# Extracted text:

While Kuhn's creativity is driven by the sheer love of starting companies, Ethan Assal believes that if he hadn't pursued hundreds of possible new ideas, his company very well "might have gone out of business." For the CEO and president of Executive Presentations Inc. (EPI), a $15-million integrated-marketing company based in Rockville, Md., living by his wits has become a necessity. Having started nine years ago as a slide-show producer, the company has found itself in one cutthroat industry after another -- from systems integration to photo-lab services to Web design, adding hundreds of services in nine different niches. Not that all of Assal's initiatives have succeeded -- there was a disastrous foray into 24-hour photo shops. But he attributes the company's fleet-footedness to the decision he made three years ago to bring in a chief operating officer.

Of course, not every entrepreneur relishes the idea of giving up operational control, but there's also the option of loosening up: you might force yourself to delegate whatever administrative tasks you can't complete in about 20 hours a week. So advises Gary Schroeder, CEO of Oakshire Mushroom Farm Inc., a $5-million grower based in Kennett Square, Pa. Schroeder has for the past two years cleared his calendar so that more than half his time is spent doing what he loves: nurturing new ideas while getting his hands dirty in the greenhouse, and calling impromptu brainstorming sessions.

Schroeder concedes that he broke the 20-hour rule recently to work on the financing of his next big idea. But he knew he'd made the emotional leap last year when he voluntarily vacated his office and moved into another building. "I was too involved," he admits.

MYTH 2

"There are no stupid ideas"

In recent years CEOs have been battered -- by competition or, even worse, by management gurus -- into making employees part of the idea-generating process by just about any means necessary. But whether you armed them with an Etch A Sketch or subjected them to rural retreats, the overall environment needed to be one of blanket acceptance: All ideas are worthy. None are stupid.

It all sounds very validating, but anyone who has mastered the process knows that the most powerful ideas share one other trait: they are resoundingly bad. Or at least that's how they look at first. To tell the truth, they should be no more than half-baked. "Ideas are the raw material for solutions, not the solution," says Arthur VanGundy, a professor of communication at the University of Oklahoma. Study the history of good ideas, he urges, and you'll find that the best of them tend to come from the worst "with high frequency." Silly Putty, for instance, started as a wartime substitute for rubber.

# Objective A:
Answer these questions from the passage on entrepreneurs and ideas:
(i) In what city is Executive Presentations Inc. based?
(ii) In what city is Oakshire Mushroom Farm Inc. based?
(iii) What did Silly Putty start as?
# Objective B:
Name every person mentioned by name in the passage on entrepreneurs and ideas.
# Objective C:
Summarize the passage on entrepreneurs and ideas in two sentences.
The listing that comes after the passage on entrepreneurs and ideas is not needed here.

# Data:
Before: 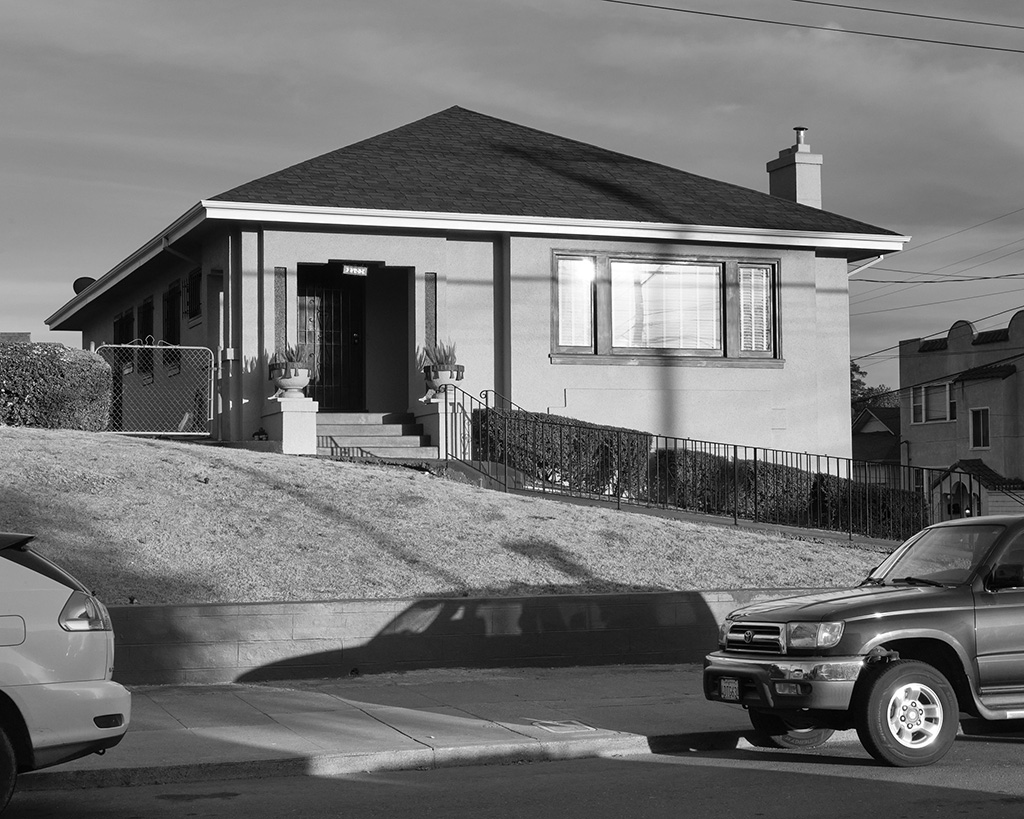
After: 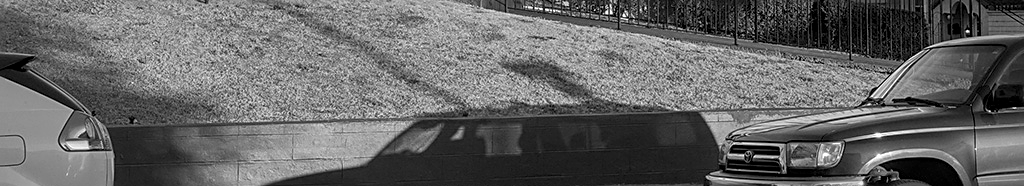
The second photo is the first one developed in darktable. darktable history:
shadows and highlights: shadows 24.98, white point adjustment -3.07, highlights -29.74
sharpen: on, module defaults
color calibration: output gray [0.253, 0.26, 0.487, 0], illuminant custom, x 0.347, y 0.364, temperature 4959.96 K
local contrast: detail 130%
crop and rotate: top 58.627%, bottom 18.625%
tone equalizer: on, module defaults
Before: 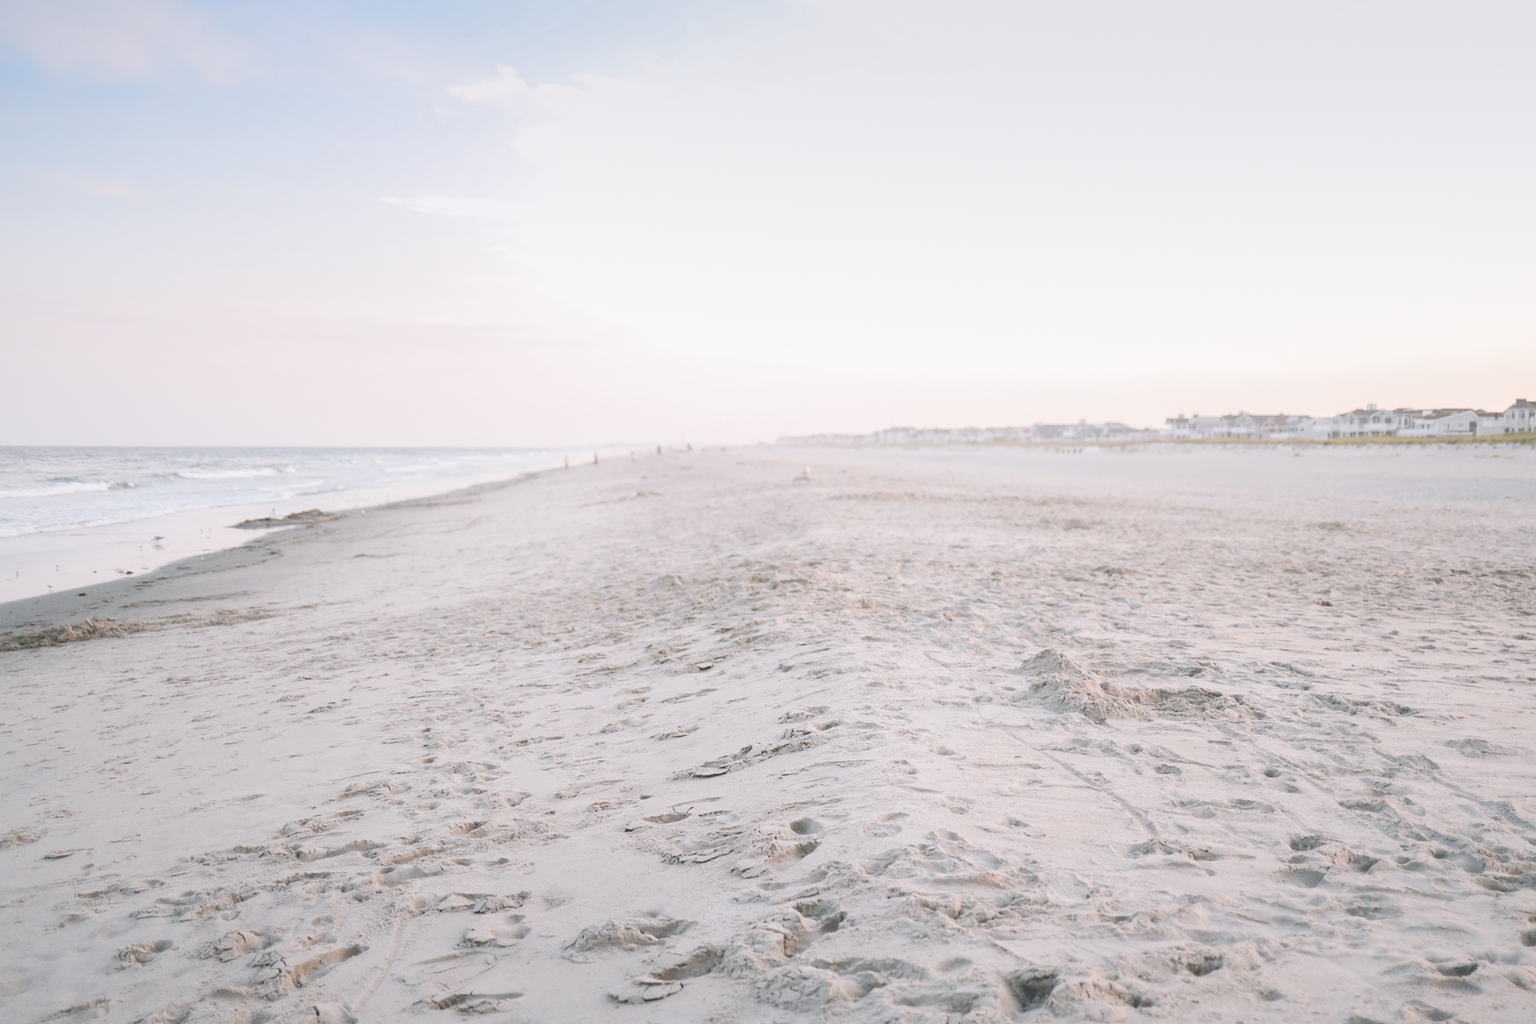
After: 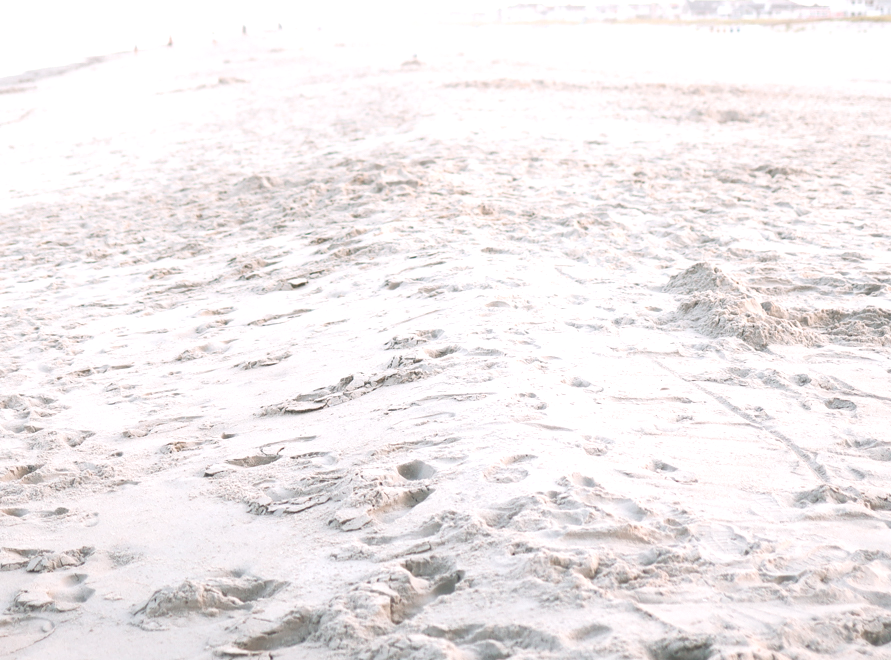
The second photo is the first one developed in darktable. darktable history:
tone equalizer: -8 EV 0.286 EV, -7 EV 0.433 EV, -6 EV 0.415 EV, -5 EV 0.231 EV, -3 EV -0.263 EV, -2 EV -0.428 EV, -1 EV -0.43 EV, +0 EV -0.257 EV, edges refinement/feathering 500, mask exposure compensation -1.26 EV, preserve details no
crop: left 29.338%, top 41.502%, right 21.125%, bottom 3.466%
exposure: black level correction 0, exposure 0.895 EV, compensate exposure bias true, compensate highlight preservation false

# Full answer A:
(i) Rockville, Md.
(ii) Kennett Square, Pa.
(iii) A wartime substitute for rubber

# Full answer B:
Kuhn, Ethan Assal, Gary Schroeder, Arthur VanGundy

# Full answer C:
Ethan Assal credits the pursuit of hundreds of new ideas with keeping Executive Presentations Inc. in business, while Gary Schroeder of Oakshire Mushroom Farm Inc. has cleared his calendar so that he spends more than half his time nurturing new ideas. The passage then questions the belief that there are no stupid ideas, citing Arthur VanGundy's view that the best ideas often come from the worst.